Though little detail has yet come out from that process and no company has signed an official deal to actually build the project, the Cambodian government has announced it will break ground by the end of this year.

The magnitude of the proposal, and the government’s urgency to make it a reality, has caught positive attention from the logistics industry while raising ecological concerns for its potential effects on the transboundary river system.

Poor communication with the public on the details has left residents along the proposed route confused and apprehensive of their ability to stay in their homes.

The canal itself is expected by the Mekong-focused think tank Stimson Center to negatively impact a key floodplain that spans important agricultural regions of Cambodia and Vietnam.

later calls for a light rail and subway system for the capital Phnom Penh and part of Siem Reap, all packaged together for an estimated $3.5 billion.
The Cambodian government has proposed the construction of a light rail and subway system in the capital Phnom Penh at a cost of $3.5bn [Tang Chhin Sothy/AFP]

Hong Zhang, a China public policy postdoctoral fellow at the Harvard Kennedy School’s Ash Center, said the momentum of the project could see it through regardless of the concerns.

“If the project has a very strong political backing, I don’t think environmental and social impacts would be in the way or prevent it from happening,” Zhang told Al Jazeera.

Zhang added that Cambodia’s relative political and macroeconomic stability – plus its government’s pro-China stance – has likely afforded it options that other countries would not necessarily get.

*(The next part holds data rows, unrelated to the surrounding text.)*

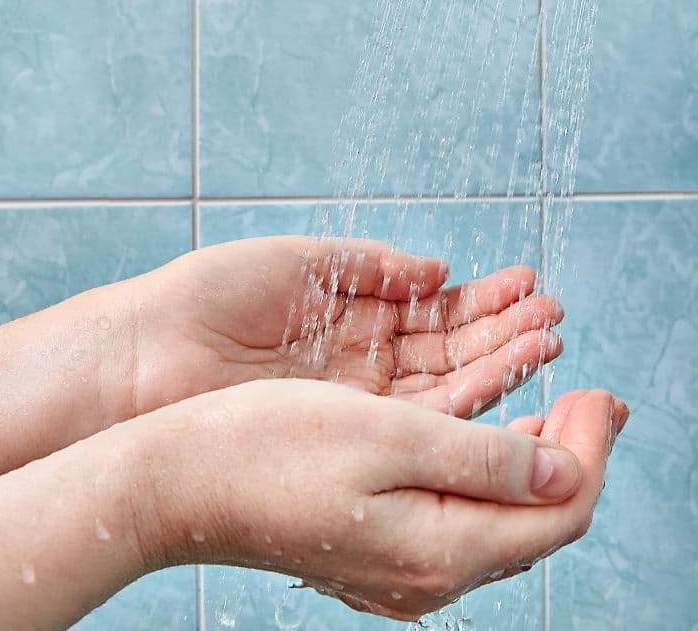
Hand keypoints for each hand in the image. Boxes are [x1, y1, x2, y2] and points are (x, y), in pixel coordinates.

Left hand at [119, 237, 563, 418]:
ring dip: (500, 364)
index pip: (432, 313)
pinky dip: (467, 400)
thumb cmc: (204, 299)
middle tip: (558, 317)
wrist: (139, 362)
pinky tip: (507, 377)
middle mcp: (359, 366)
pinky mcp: (343, 436)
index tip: (532, 284)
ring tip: (551, 340)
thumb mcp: (299, 263)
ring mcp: (354, 404)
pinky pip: (418, 419)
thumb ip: (371, 265)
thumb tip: (438, 269)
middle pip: (450, 352)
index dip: (483, 301)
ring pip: (445, 387)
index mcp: (347, 318)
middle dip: (506, 333)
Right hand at [132, 379, 627, 620]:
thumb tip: (566, 470)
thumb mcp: (392, 435)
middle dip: (577, 456)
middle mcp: (429, 578)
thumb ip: (487, 458)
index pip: (561, 510)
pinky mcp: (375, 555)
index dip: (593, 448)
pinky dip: (492, 478)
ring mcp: (399, 573)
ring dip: (537, 464)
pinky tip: (493, 441)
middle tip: (598, 398)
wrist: (174, 484)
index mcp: (442, 550)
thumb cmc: (270, 447)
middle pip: (538, 524)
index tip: (601, 390)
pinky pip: (461, 521)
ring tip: (560, 410)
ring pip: (501, 524)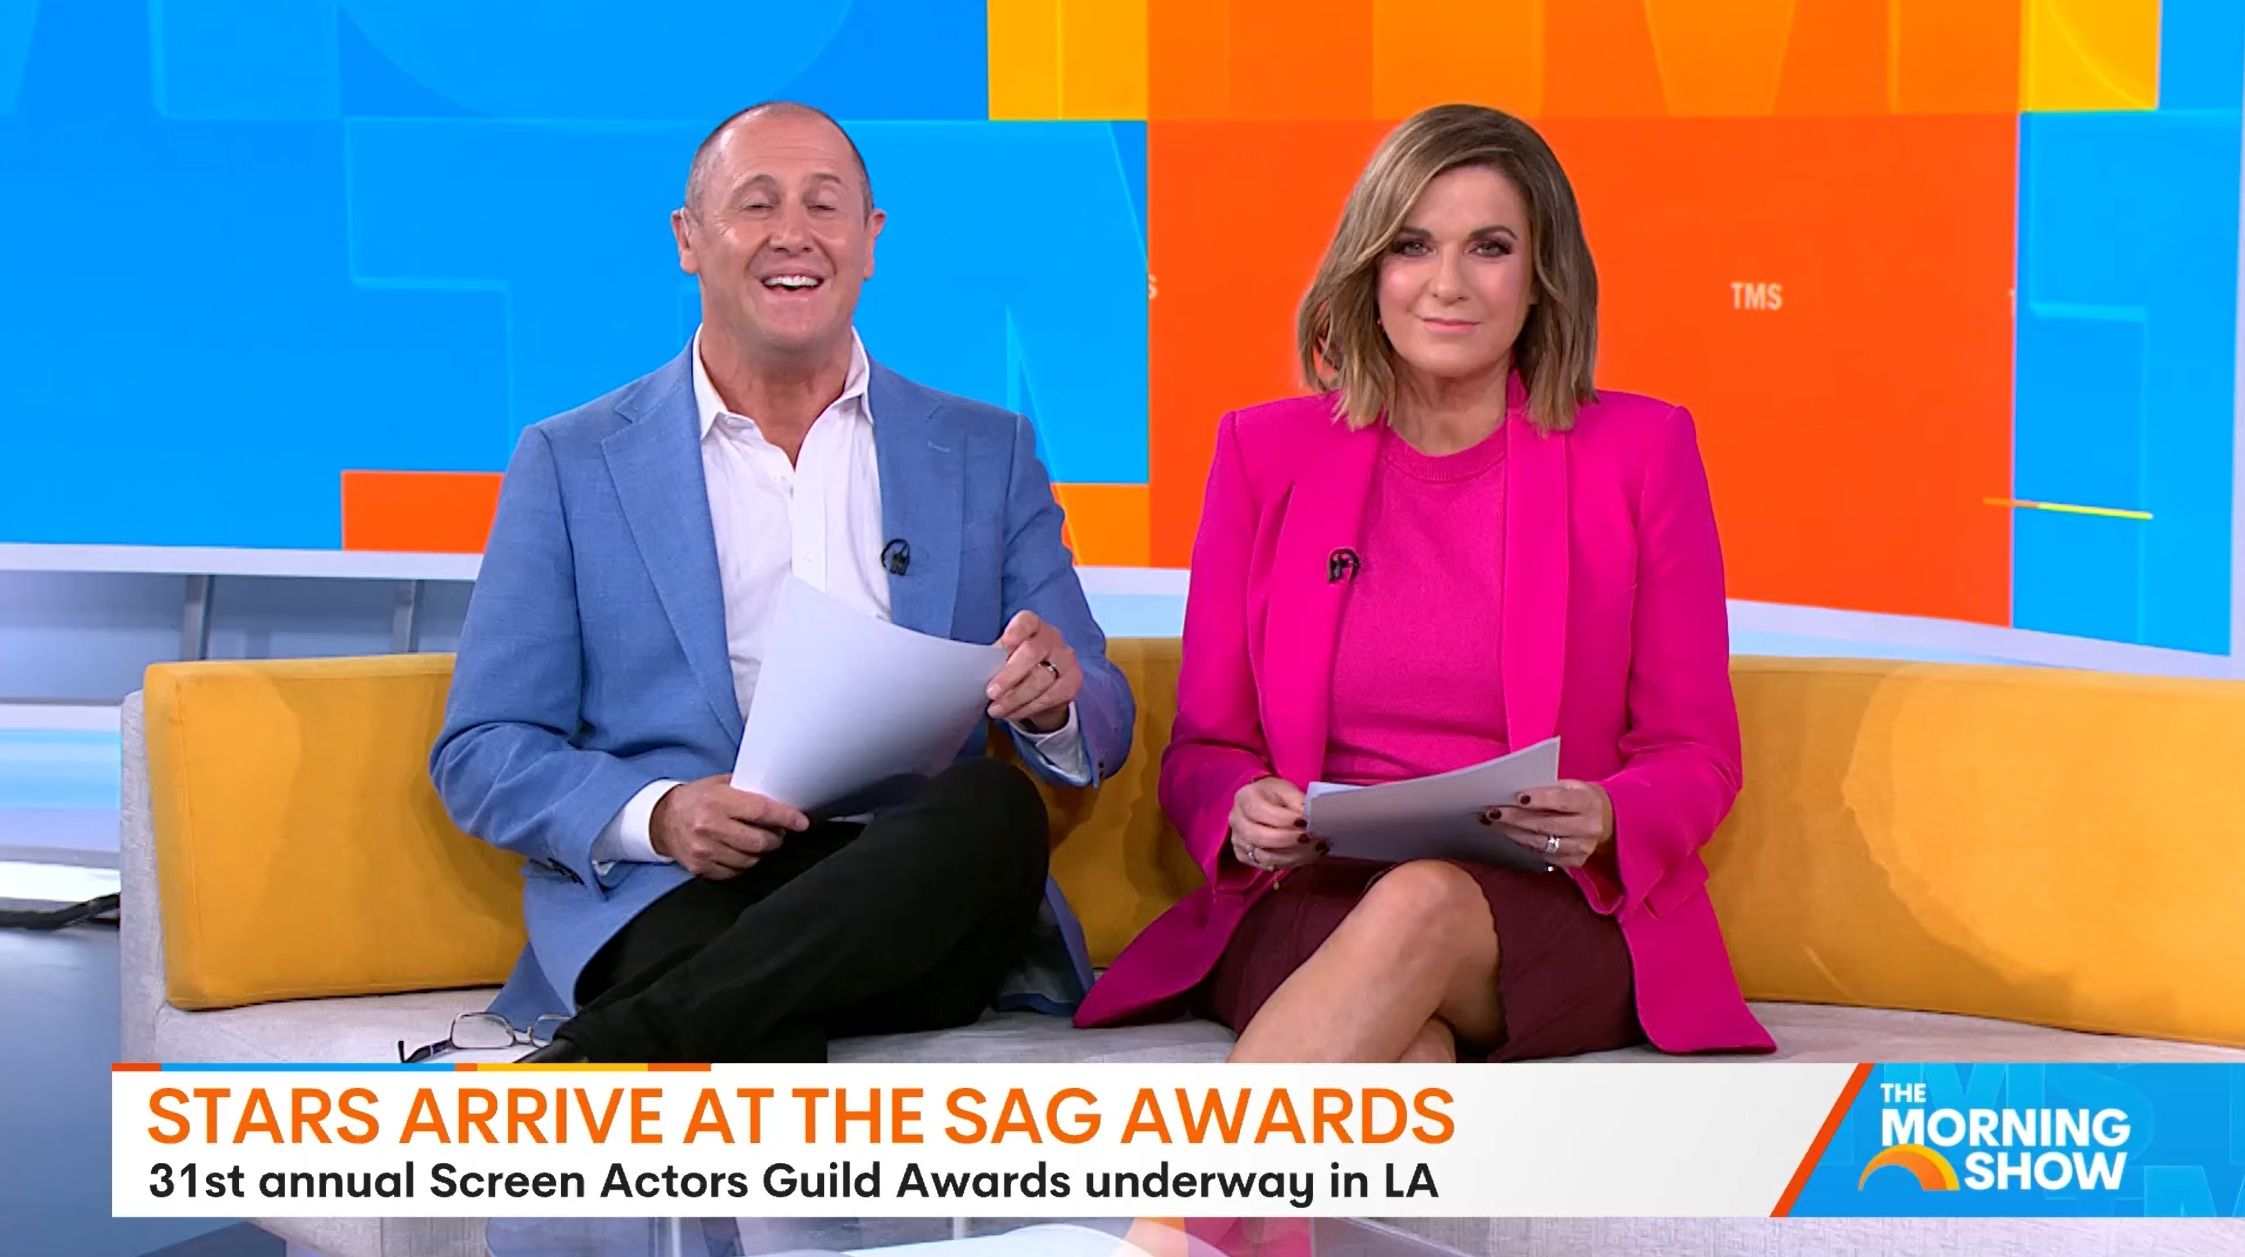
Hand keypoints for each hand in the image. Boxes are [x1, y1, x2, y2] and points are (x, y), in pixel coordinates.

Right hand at [649, 775, 809, 879]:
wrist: (662, 820)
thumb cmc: (696, 800)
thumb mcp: (720, 784)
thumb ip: (748, 790)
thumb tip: (782, 798)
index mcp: (717, 801)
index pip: (761, 811)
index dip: (786, 818)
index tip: (801, 822)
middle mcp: (709, 827)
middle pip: (760, 841)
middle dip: (776, 837)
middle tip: (777, 831)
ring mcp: (704, 850)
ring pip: (751, 860)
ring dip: (761, 852)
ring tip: (757, 841)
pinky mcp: (701, 868)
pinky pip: (736, 872)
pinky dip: (744, 864)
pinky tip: (740, 852)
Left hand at [988, 610, 1080, 732]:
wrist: (1044, 687)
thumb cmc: (1017, 667)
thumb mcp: (1004, 658)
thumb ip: (996, 658)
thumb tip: (976, 669)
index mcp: (1033, 626)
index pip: (1027, 621)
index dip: (1017, 630)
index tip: (1005, 644)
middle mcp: (1053, 638)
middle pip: (1033, 652)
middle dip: (1010, 675)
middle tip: (991, 692)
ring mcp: (1066, 659)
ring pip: (1041, 679)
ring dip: (1015, 698)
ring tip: (996, 710)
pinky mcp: (1073, 681)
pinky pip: (1050, 697)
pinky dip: (1028, 707)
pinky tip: (1012, 713)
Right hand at [1228, 776, 1324, 872]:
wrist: (1262, 803)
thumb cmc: (1275, 796)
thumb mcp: (1287, 790)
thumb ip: (1298, 801)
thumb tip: (1311, 816)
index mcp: (1244, 798)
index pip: (1261, 811)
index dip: (1285, 819)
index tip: (1306, 822)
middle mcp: (1236, 820)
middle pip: (1259, 836)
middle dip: (1289, 840)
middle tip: (1310, 838)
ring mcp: (1237, 839)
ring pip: (1263, 856)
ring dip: (1292, 856)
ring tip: (1313, 850)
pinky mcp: (1242, 855)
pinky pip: (1264, 865)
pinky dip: (1286, 864)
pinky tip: (1302, 857)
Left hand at [1483, 780, 1613, 869]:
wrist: (1605, 819)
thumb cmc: (1579, 798)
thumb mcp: (1571, 786)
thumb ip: (1548, 789)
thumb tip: (1512, 792)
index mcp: (1589, 802)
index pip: (1562, 800)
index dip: (1539, 799)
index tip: (1517, 797)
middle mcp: (1589, 827)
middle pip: (1547, 824)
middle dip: (1516, 818)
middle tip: (1493, 812)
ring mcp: (1583, 847)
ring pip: (1542, 843)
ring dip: (1514, 833)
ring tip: (1495, 823)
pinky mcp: (1575, 862)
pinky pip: (1543, 855)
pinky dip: (1524, 845)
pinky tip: (1511, 835)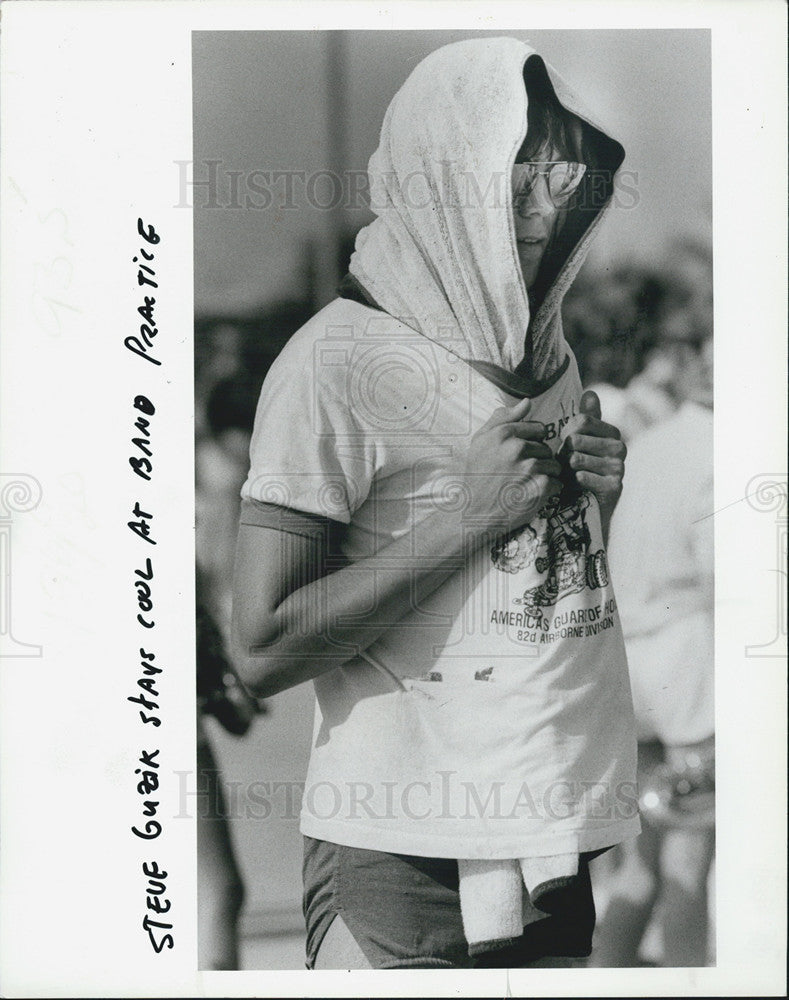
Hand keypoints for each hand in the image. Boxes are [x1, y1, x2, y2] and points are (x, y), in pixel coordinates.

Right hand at [463, 395, 561, 532]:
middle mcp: (517, 448)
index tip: (520, 455)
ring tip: (526, 484)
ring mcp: (530, 468)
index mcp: (504, 433)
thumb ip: (503, 418)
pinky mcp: (540, 488)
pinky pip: (557, 483)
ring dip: (545, 474)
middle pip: (546, 447)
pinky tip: (532, 494)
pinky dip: (549, 490)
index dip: (532, 442)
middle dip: (538, 459)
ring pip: (554, 465)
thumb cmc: (478, 475)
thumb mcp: (481, 441)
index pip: (538, 428)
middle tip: (521, 473)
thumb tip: (527, 402)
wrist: (475, 512)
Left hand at [560, 390, 625, 530]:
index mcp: (612, 433)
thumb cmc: (578, 470)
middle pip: (576, 439)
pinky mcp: (614, 487)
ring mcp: (619, 468)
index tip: (566, 446)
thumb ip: (586, 418)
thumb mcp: (579, 442)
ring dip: (566, 469)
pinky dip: (573, 482)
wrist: (583, 508)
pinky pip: (582, 476)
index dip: (566, 434)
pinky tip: (577, 488)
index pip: (582, 420)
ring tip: (571, 476)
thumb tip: (591, 392)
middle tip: (567, 466)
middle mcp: (620, 448)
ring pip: (576, 458)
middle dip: (563, 453)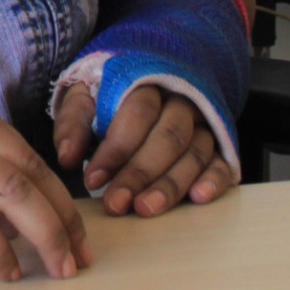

“Cambodia continues to be a relatively trouble-free market for Chinese engagement compared to many other countries such as Pakistan, Sri Lanka or even Laos,” she said.

“Even if [the canal] not going to be economically feasible but seems to have good value in terms of its public utility, a lot of externality, this kind of project will be quite legitimate for them to still go back to the old model of borrowing from China with concessional loans, building it and then the government pays back the loan.”

Even if not all the projects in the master plan come to pass, those in the national logistics and transportation industry see a lot to like.

Matthew Owen, the project development executive for the Phnom Penh office of the Singapore-based shipping agency Ben Line Integrated Logistics, said the plan has major potential, but its success will depend on Cambodia’s ability to simultaneously improve the value of its exports.

“I don’t think it’s ‘build it and they will come’, but I think [the government] is ahead of their time,” Owen told Al Jazeera. “Having everything there means they’re going to be able to draw more people in to invest and do business.”

The scramble for large-scale public works is matched with a drive for more private-sector engagement as well, according to Owen.

Owen said the new Cambodian government has been urging international investors from across Asia to get moving on projects initiated before last year’s political handover.

“Everybody’s got an influence, everybody’s got something to gain, and it balances the influence from China,” he said.

“It’s not even a competition, it’s like a pool of countries trying to be Cambodia’s best friend. Cambodia is open to whatever country that’s open to making Cambodia better – if they want to have their own competition of who can build the biggest bridge, go for it.”